▶ _WORK TO COMPLETE_
Once you find the line with "409 470 368" in the entries below, print it and each line after it up to and including the line with "278 245 2.48", exactly, without pictures.

▶ _DATA RECORDS_
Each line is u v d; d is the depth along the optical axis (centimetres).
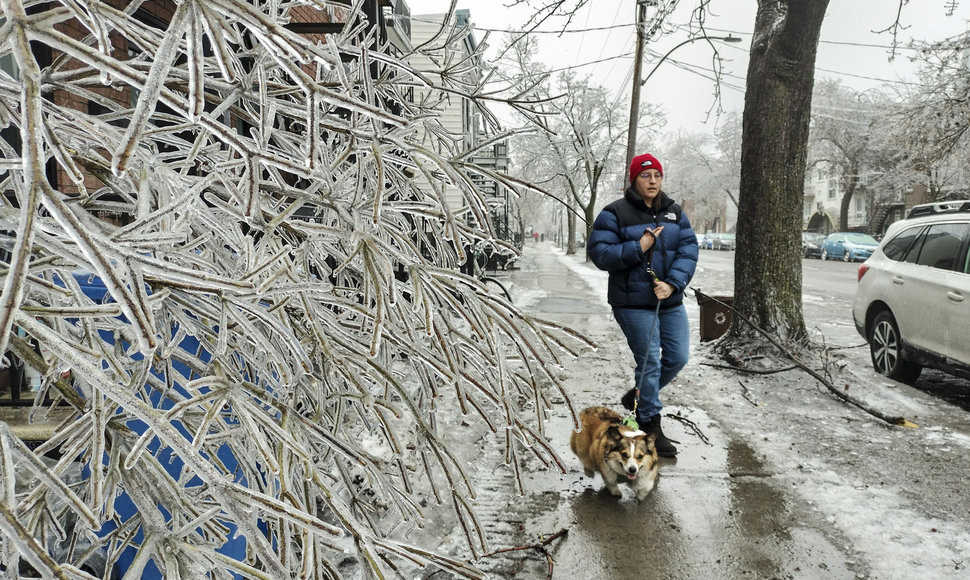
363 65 234
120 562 226
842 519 353
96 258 99
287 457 175
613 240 454
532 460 443
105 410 149
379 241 180
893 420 525
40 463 106
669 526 346
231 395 153
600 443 388
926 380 681
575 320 1152
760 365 723
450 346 223
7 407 277
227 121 252
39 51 366
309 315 175
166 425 120
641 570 301
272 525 224
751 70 779
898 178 3738
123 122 421
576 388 647
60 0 114
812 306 1351
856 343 898
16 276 92
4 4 96
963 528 342
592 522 350
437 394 237
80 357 115
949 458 446
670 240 452
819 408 577
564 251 5844
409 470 368
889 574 298
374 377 196
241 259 201
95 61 101
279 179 196
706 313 895
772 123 751
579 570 300
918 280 630
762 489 394
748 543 327
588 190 4497
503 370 196
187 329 178
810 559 311
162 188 179
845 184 4616
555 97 296
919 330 624
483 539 196
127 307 102
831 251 3603
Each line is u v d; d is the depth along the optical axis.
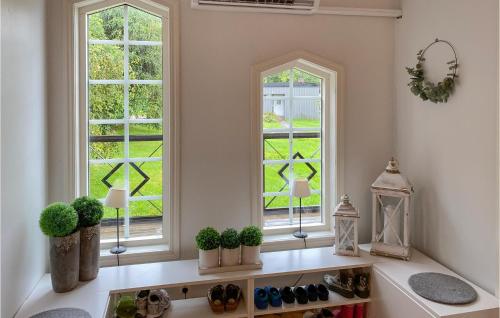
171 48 2.27
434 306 1.72
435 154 2.25
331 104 2.62
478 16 1.90
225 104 2.37
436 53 2.21
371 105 2.62
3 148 1.51
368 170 2.64
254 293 2.20
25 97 1.76
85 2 2.19
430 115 2.29
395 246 2.29
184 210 2.34
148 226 2.44
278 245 2.48
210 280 1.98
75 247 1.85
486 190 1.87
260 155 2.44
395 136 2.66
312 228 2.66
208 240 2.07
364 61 2.59
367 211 2.65
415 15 2.40
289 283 2.53
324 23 2.50
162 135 2.42
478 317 1.69
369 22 2.59
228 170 2.40
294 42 2.46
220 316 2.06
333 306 2.30
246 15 2.38
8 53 1.56
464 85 2.00
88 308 1.67
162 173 2.43
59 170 2.16
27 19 1.79
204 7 2.27
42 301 1.74
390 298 2.03
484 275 1.89
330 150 2.66
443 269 2.13
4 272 1.51
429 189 2.31
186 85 2.31
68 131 2.16
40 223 1.77
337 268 2.17
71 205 1.92
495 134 1.81
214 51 2.34
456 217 2.09
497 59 1.78
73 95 2.16
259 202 2.46
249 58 2.39
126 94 2.36
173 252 2.33
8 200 1.56
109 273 2.06
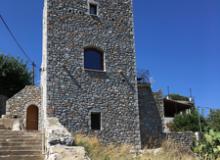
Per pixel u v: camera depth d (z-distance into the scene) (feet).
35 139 43.73
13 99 87.25
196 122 105.60
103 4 77.97
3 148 39.86
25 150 39.24
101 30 76.07
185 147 76.13
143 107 83.76
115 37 76.89
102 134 69.72
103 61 74.74
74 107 69.26
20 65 120.78
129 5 80.59
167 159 53.16
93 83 72.23
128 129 72.13
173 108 118.32
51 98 68.13
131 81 75.56
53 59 70.44
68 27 73.41
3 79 114.62
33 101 87.35
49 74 69.31
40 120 85.10
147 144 76.69
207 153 32.04
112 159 44.29
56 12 73.26
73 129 67.87
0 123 67.82
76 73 71.41
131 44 77.97
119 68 75.31
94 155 41.86
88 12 76.07
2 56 117.70
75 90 70.33
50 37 71.41
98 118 71.05
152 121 83.46
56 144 35.99
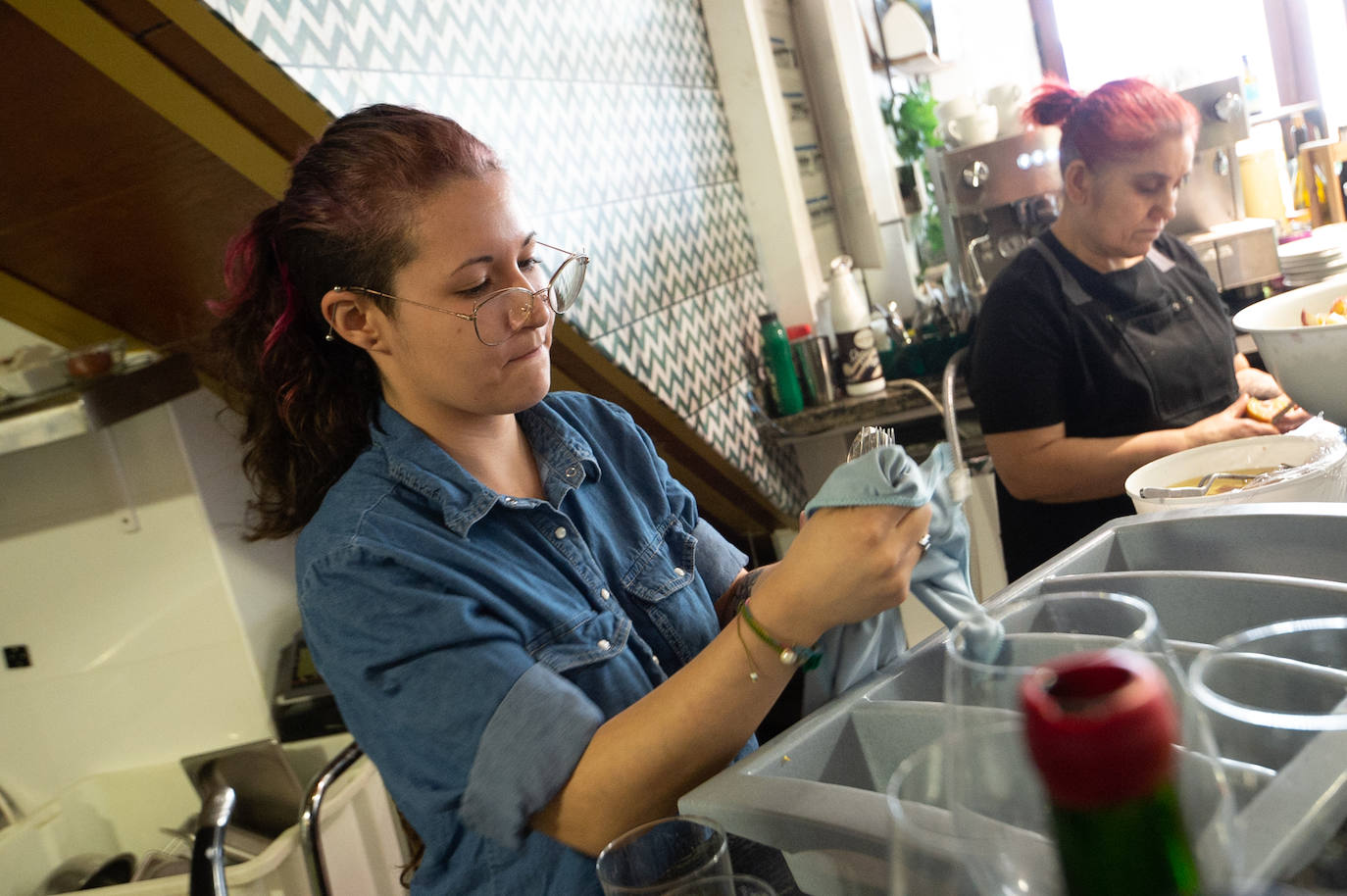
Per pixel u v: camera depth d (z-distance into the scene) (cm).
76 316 207
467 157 96
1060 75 345
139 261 188
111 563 233
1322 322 136
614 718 87
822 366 277
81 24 130
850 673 85
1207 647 65
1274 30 326
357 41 163
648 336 233
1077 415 192
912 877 48
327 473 109
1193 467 121
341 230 95
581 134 219
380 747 91
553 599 99
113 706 241
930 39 310
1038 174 253
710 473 268
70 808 234
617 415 122
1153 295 190
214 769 218
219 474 231
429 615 87
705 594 116
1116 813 39
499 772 84
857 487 79
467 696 86
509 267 97
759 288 294
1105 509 188
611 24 236
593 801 83
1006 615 52
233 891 183
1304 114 325
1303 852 46
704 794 68
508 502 100
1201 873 40
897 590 82
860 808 60
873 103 316
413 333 96
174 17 134
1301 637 55
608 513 113
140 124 147
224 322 112
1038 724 40
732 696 82
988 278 266
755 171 288
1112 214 180
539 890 90
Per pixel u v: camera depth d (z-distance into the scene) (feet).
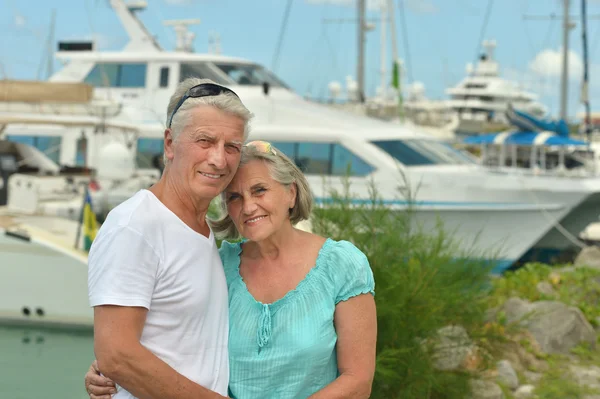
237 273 9.87
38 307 30.19
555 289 31.78
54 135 47.06
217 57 50.01
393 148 44.29
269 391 9.33
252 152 9.63
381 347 17.62
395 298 17.58
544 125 49.67
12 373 25.13
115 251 8.47
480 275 20.81
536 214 44.01
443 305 18.47
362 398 9.32
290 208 9.95
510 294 29.89
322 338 9.25
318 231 19.20
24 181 35.17
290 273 9.62
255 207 9.52
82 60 50.85
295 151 44.06
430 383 17.75
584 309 29.45
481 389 19.98
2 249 30.40
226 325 9.46
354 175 42.27
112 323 8.41
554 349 25.14
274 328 9.32
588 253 39.37
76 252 29.91
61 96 42.04
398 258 18.89
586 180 45.03
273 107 46.50
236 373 9.42
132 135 44.80
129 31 55.31
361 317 9.37
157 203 8.93
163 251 8.72
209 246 9.22
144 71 49.62
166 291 8.74
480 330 20.38
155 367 8.42
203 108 8.95
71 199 37.78
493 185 43.65
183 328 8.87
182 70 49.26
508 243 44.32
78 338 29.32
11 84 41.65
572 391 21.49
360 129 44.88
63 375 25.27
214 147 8.94
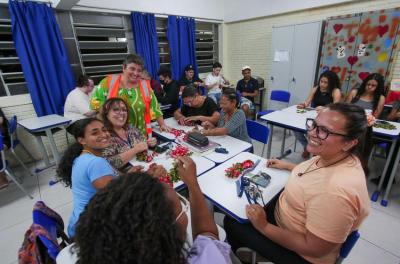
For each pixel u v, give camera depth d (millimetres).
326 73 3002
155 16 4293
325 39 3766
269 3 4562
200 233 765
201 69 5539
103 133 1277
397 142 2113
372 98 2732
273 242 1144
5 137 2760
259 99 5129
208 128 2264
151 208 476
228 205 1184
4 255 1763
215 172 1502
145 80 2135
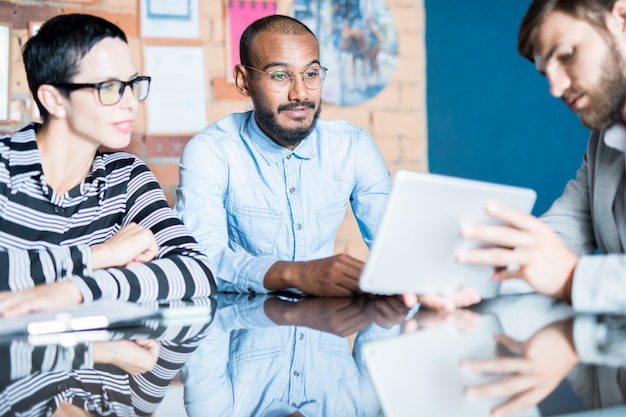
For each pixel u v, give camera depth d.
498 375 0.61
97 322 0.95
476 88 2.91
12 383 0.62
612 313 0.97
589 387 0.56
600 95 1.13
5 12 2.56
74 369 0.69
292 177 1.79
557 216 1.46
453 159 3.00
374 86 2.98
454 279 1.02
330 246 1.89
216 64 2.78
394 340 0.80
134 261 1.37
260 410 0.56
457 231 0.95
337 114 2.94
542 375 0.61
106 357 0.75
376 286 0.94
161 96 2.72
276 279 1.42
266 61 1.67
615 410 0.50
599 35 1.10
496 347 0.73
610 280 0.96
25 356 0.75
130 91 1.41
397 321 0.96
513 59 2.80
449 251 0.97
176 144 2.74
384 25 2.99
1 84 2.56
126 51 1.41
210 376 0.68
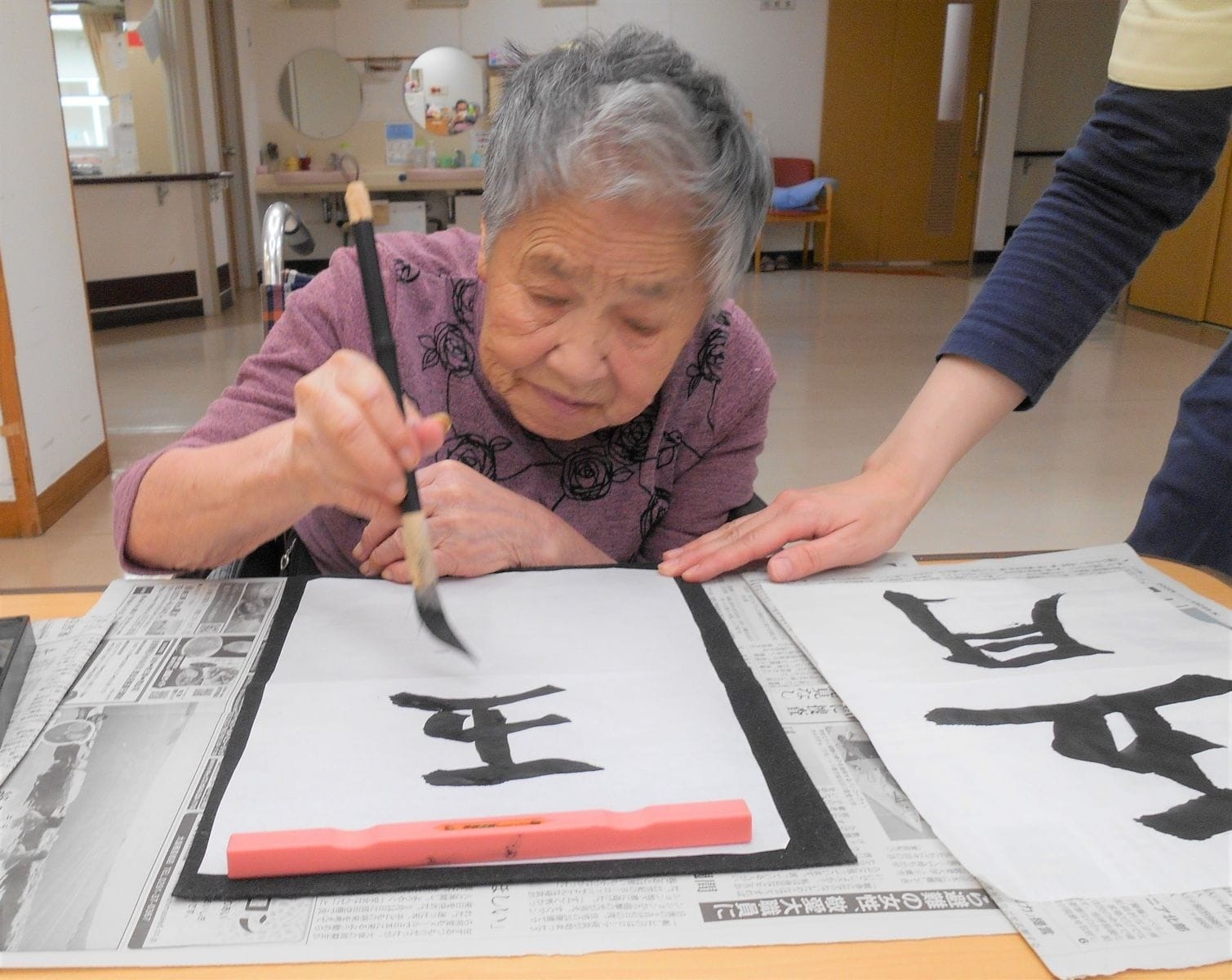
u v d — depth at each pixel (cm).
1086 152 89
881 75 733
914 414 93
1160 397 383
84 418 281
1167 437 332
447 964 42
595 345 67
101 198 508
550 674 64
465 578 79
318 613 73
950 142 756
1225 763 55
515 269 67
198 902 45
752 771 54
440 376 90
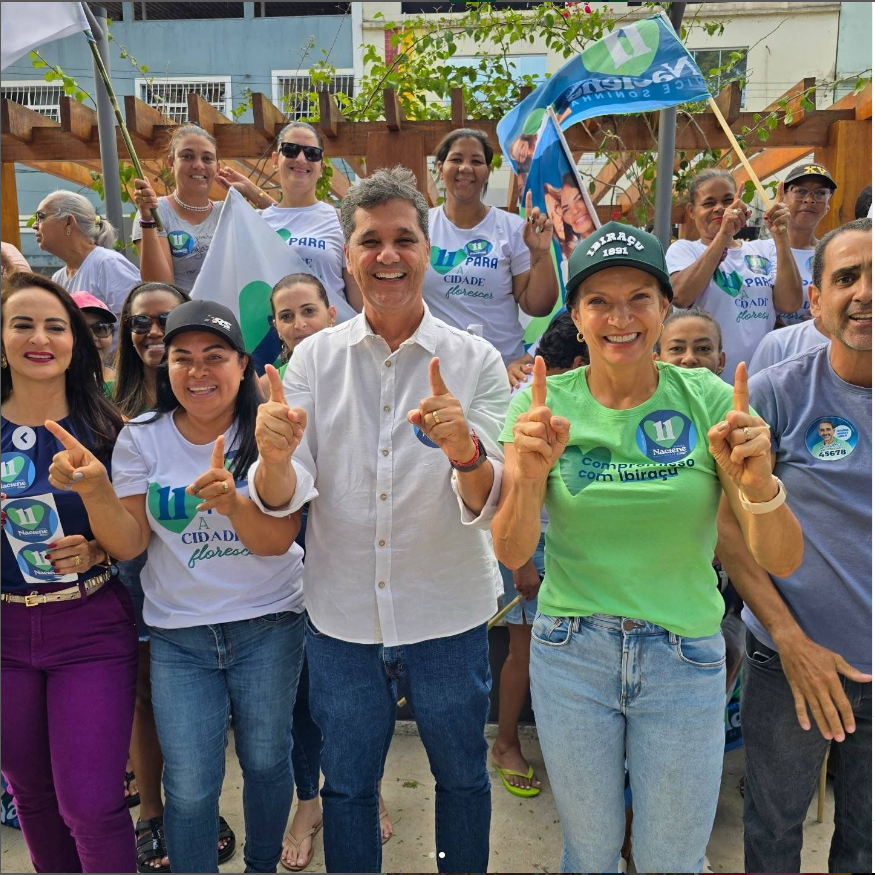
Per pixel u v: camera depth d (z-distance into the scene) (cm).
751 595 203
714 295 364
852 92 477
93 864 205
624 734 182
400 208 195
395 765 315
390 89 452
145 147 494
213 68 704
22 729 211
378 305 197
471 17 509
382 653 201
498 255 356
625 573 173
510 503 176
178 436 225
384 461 199
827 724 194
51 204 368
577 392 186
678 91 319
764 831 216
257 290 336
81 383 225
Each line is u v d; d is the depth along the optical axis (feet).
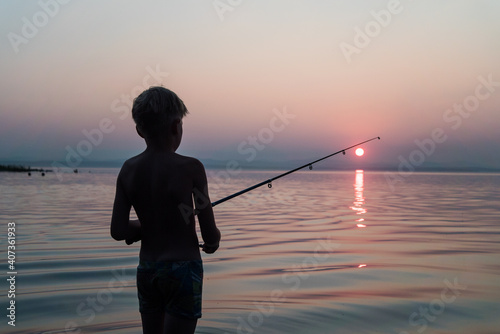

▶ _WRITTEN ANSWER_
409 470 368
889 574 298
374 377 196
241 259 201
95 61 101
279 179 196
706 313 895
772 123 751
579 570 300
918 280 630
762 489 394
748 543 327
588 190 4497
503 370 196
187 329 178
810 559 311
162 188 179
845 184 4616
555 97 296
919 330 624
483 539 196
127 307 102
831 251 3603
Each line is u v d; d is the depth along the optical axis.
171 48 2.27
434 306 1.72
435 154 2.25
331 104 2.62
478 16 1.90
225 104 2.37
436 53 2.21
371 105 2.62
3 148 1.51
368 170 2.64
254 293 2.20
25 97 1.76
85 2 2.19
430 115 2.29
395 246 2.29
184 210 2.34
148 226 2.44
278 245 2.48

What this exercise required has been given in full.